Usually queues/channels/event loops are involved at the top level especially if you're doing async IO. If you're doing parallel computation then you'd probably use fan-in/fan-out/waitgroup logic at the top that calls into pure functions. The general point is "only this piece of code worries about coordinating state".

For async IO think Go's concurrency primitives, Clojure's core.async or Erlang/Elixir as examples of coordinating state through messages.

For parallelism specifically look at this pretty cool rust crate:

https://lib.rs/crates/rayon

Specifically at the discussion in the FAQ to get a sense of why it's useful to push mutability to the top level:

https://github.com/rayon-rs/rayon/blob/master/FAQ.md

As a counterpoint I'd like to link to a discussion about FP where Martin Thompson wrote:

https://groups.google.com/g/mechanical-sympathy/c/gSkbc3grzN...

> Most FP persistent data structures take the form of a tree and perform a path copy from leaf to root for the change, reusing as much of the tree as possible. What this results in is a single contention point at the root of the tree for CAS operations. Now expand this view to a larger domain model of many entities, e.g. Customers, Orders, Products, etc., all interrelated and that model needs one or more entry points. Each of these entry points become a contention hotspot as the model is mutated. Also with trees and linked lists being the underlying data structures, performance is limited due to indirection causing cache misses.

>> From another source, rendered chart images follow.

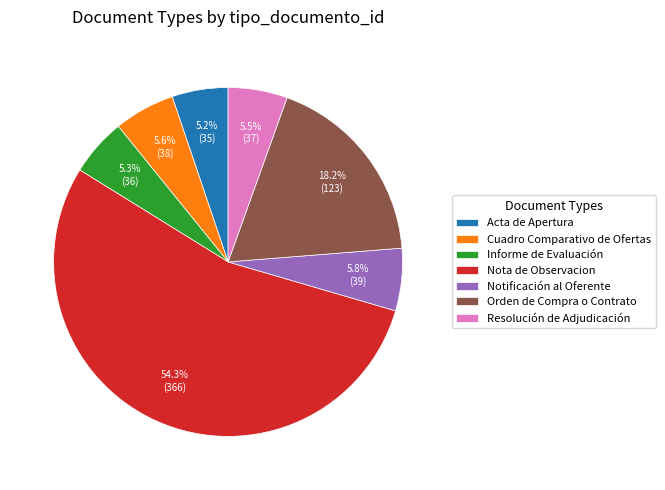

To the nearest percent, what is the average slice percentage?

14%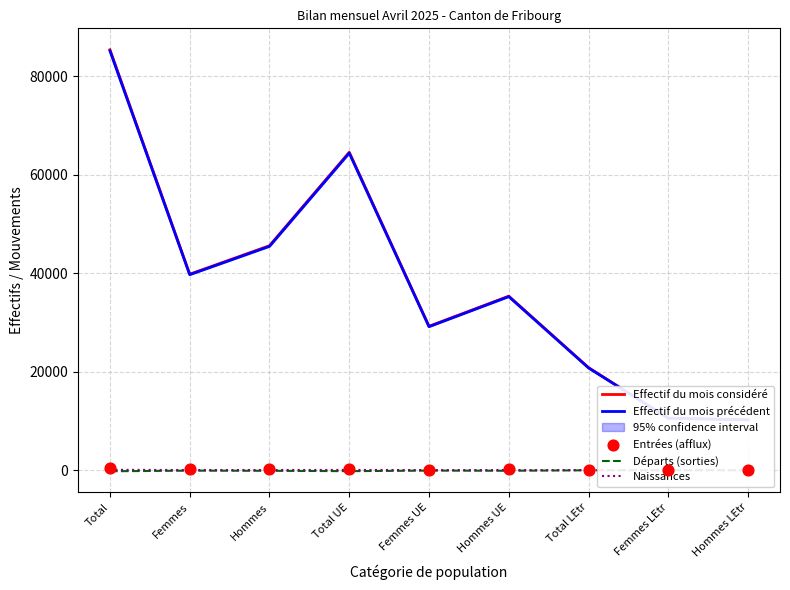

Is the value of Effectif du mois considéré at Femmes UE greater than the value of Naissances at Total?

Yes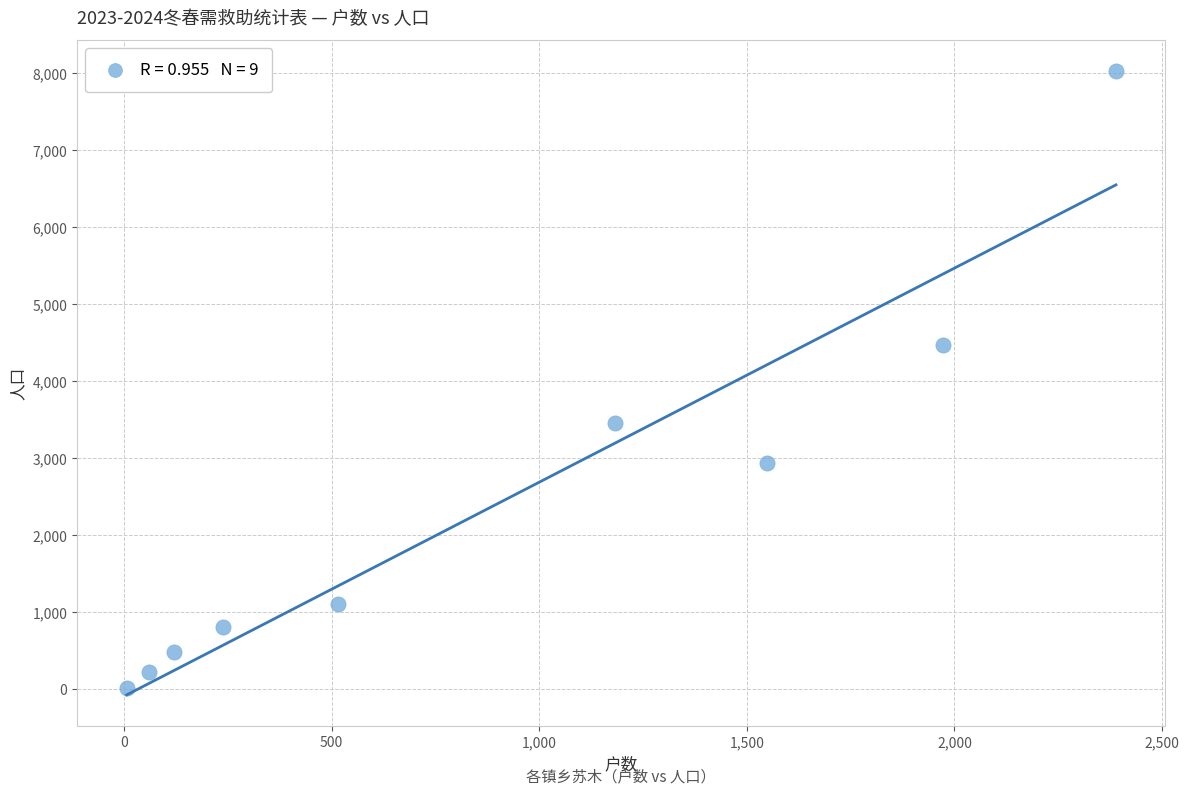

What is the average X value?

892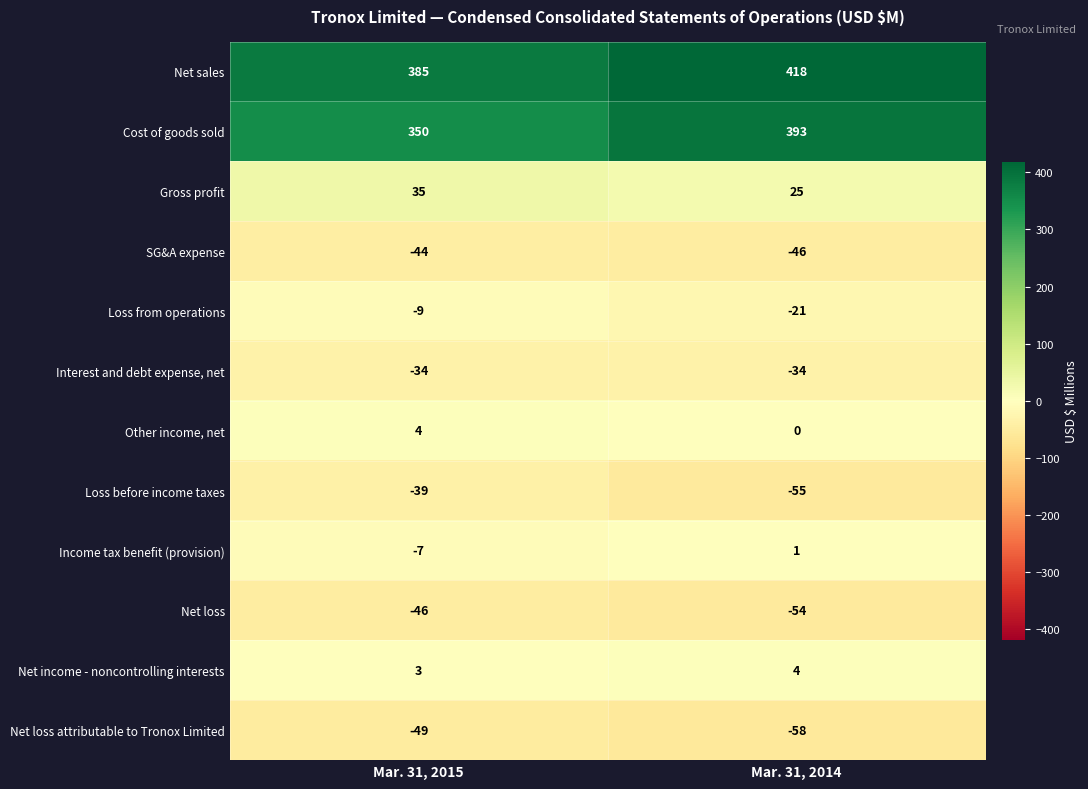

At which category is the sum across all series the highest?

Mar. 31, 2014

So really it matters a lot what you're doing. FP is not a panacea for concurrency and parallelism. As an application programmer that does mostly IO and very little heavy calculation etc. it's for example great.

zelphirkalt · on Feb 20, 2023

> > Most FP persistent data structures take the form of a tree and perform a path copy from leaf to root for the change, reusing as much of the tree as possible. What this results in is a single contention point at the root of the tree for CAS operations. Now expand this view to a larger domain model of many entities, e.g. Customers, Orders, Products, etc., all interrelated and that model needs one or more entry points. Each of these entry points become a contention hotspot as the model is mutated. Also with trees and linked lists being the underlying data structures, performance is limited due to indirection causing cache misses.

But the root of a tree is not mutated. Not mutating anything in the whole tree is the whole point. It will be there, until garbage collected (since no one has a reference to it any longer, but only to other versions / other roots). Not sure I am understanding what he is saying correctly.

Maybe he is talking about the kind of "reduce step" which one has to deal with, when all the parallel running functions return results and how to use the results? They might make a new tree-like thing. Sometimes there is no way around a sequential section in the program, since the problem is inherently sequential. But I don't see the contention hotspots.